Marceia Cork, Owner of The Good Grieve LLC, is Helping Children Navigate Grief

Children’s Grief Awareness Day was recognized on Thursday, November 16th. It is a day that sheds light on promoting a healthy way for children to grieve.

As you know, many of our youth have a hard time knowing the proper ways to cope with grief and some do not completely understand how to identify what they are feeling. We spoke with an expert who can best shine a light on how to help your children.

Marceia Cork is the proud owner of The Good Grieve LLC and she is known as The Change Coach. She has earned certifications as a change practitioner and a grief recovery specialist. Marceia has created a unique framework called The Good Grieve framework. She has also authored two books demonstrating this framework: “The Good Grieve: A Guide for Exploring What Life Can Look Like After Loss, Trauma, and Hardship for Adults,” and “My Good Grieve: A Youth’s Guide to Navigating Loss, Trauma, and Hardship… The Good Way!”

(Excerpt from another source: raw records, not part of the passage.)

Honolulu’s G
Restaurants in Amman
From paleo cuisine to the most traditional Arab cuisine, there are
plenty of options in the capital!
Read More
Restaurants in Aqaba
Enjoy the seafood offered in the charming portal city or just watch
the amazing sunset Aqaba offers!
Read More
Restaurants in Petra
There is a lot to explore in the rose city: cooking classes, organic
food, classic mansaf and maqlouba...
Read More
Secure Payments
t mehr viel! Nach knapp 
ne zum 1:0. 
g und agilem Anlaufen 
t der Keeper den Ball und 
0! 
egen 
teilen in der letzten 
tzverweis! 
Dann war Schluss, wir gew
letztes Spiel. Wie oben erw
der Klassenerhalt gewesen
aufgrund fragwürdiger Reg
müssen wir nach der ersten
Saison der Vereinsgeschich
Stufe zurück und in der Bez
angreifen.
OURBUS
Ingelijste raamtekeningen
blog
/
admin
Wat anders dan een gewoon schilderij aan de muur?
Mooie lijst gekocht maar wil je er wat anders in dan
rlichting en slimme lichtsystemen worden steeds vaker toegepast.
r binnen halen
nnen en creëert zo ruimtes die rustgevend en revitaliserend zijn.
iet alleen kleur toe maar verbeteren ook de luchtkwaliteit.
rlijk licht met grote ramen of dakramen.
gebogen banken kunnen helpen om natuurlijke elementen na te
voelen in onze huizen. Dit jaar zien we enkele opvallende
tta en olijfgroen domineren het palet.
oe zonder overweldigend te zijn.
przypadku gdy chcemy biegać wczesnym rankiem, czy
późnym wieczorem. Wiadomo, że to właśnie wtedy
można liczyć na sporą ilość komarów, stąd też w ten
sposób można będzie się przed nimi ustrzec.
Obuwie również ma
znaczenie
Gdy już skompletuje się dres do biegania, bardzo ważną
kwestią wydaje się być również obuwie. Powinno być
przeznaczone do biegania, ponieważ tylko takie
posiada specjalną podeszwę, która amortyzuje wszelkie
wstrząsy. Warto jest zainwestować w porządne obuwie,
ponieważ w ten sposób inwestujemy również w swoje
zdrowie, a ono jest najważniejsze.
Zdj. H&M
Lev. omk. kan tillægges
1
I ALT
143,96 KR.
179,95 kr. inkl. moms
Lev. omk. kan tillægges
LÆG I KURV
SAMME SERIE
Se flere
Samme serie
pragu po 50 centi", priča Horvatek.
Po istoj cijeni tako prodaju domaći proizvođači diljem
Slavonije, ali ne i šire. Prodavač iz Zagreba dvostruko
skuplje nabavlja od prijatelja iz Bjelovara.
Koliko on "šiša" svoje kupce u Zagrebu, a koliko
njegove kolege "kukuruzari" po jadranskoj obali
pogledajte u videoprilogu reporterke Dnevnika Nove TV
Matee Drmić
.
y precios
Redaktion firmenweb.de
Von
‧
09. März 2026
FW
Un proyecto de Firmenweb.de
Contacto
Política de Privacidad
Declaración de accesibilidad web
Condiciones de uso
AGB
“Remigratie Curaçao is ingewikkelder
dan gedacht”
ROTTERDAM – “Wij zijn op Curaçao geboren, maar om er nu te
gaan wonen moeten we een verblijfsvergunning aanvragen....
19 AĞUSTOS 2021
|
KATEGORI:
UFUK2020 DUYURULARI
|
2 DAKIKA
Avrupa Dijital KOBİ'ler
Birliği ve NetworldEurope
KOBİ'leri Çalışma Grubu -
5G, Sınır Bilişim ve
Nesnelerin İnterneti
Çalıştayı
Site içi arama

Marceia offers non-clinical solutions for individuals, families, organizations, and schools dealing with over 40 life events that can bring about significant change and feelings of grief and loss. Her services are specifically designed to be relatable and accessible for individuals from Black, Indigenous, and People of Color (BIPOC) communities who need support in accessing mental health services. Moreover, Marceia is a designated small, minority-owned federal subcontractor in the state of Maryland.

Before the COVID-19 pandemic, Marceia provided DEI consulting and change solutions to large corporations, government agencies, colleges, and universities. During her work with these groups, she realized that employees were not only dealing with professional impacts but were also grieving personal changes and loss. This led her to offer in-person and virtual coaching and grief support for both individuals and groups. In response to the pandemic, Marceia has streamlined her business model to specifically support individuals and groups who have been uniquely affected by the uncertain job market. This includes people belonging to BIPOC communities, those who have been recently released from prison or have criminal records, individuals who are widowed, divorced, or exiting abusive relationships, retirees, former military personnel, and their spouses, as well as recent high school or college graduates.

What’s your best piece of advice for anyone experiencing grief? 

Marceia- The simple answer is to talk about it. Talk about what happened, talk about the impact it has had on you, and talk about what you’re letting go of because you can’t control it. Talking about it and its impact to a trusted source allows you to ventilate, and ventilation is healthy. The best advice I can give is to make space in your life for grief and to gently settle into the uneasiness of permanent change as you navigate it. 

We’ve done a disservice to ourselves and young people by not talking about painful stuff. Grief isn’t something we ever think about or expect to deal with. But we will all experience a major life event that somehow creates change, a void, a sense of loss in our lives. When that happens we are typically blindsided by the impact of that life event and the grief it brings with it. You think, “This isn’t supposed to hurt this bad.” But it is supposed to hurt. It’s important to understand grief’s presence and know that that presence isn’t permanent–but the change is. 

What makes your approach unique? 

Marceia- I am a non-clinical option for grief and social and emotional wellness. Not everyone seeks, relates to, or prefers traditional therapy and a clinical diagnosis. For those communities and for Black and brown people I am often the relatable bridge to much needed mental health services. This is very well received. I even have referral relationships with licensed therapists.

How can parents empower children to deal with grief effectively?

Marceia- I have what I call THE GRIEF model, and that’s an acronym. It walks families through a Timeline and History of their life Events. Then, they analyze them together by discussing Guilty feelings and Regrets–which are typically the things we play back in our heads over and over again wondering what we could have changed or what we wish we or others had done differently. Then, I have families create new Imprints and Impressions on the mind–this is important. This is where they begin thinking about any positives that ran alongside those negative memories of life events. I have them expand those memories so that now the negative memories they’ve replayed can take a new shape–because now you’re inviting positive memories into the frame. The next component is to Express those feelings–both the negatives and the positives so that they can better identify what they couldn’t control, but what they can control now. The framework ends with assistance in how grievers can diminish the Feelings of regret and resentment stemming from that life event now that they have this expanded vision and understanding. 

Why is it important to have difficult conversations around grief even with young children?

Marceia- When we learn to have difficult conversations in our youth, we eliminate avoidant behavior and passive responses to conflict in adulthood–which then impacts how we show up in personal and professional relationships later. This makes us better collaborators, partners, and leaders later in life. 

You have a book out that shares these topics, what age range is suitable for your children’s book? 

It can be worked on independently by children as young as 9–and is still appropriate for youth up to age 18. My son is 9 and he’s been able to read the instructions and do the exercises. Younger children should work alongside an adult, so it puts families on a path for healthy conversations and coping skills as they navigate grief together.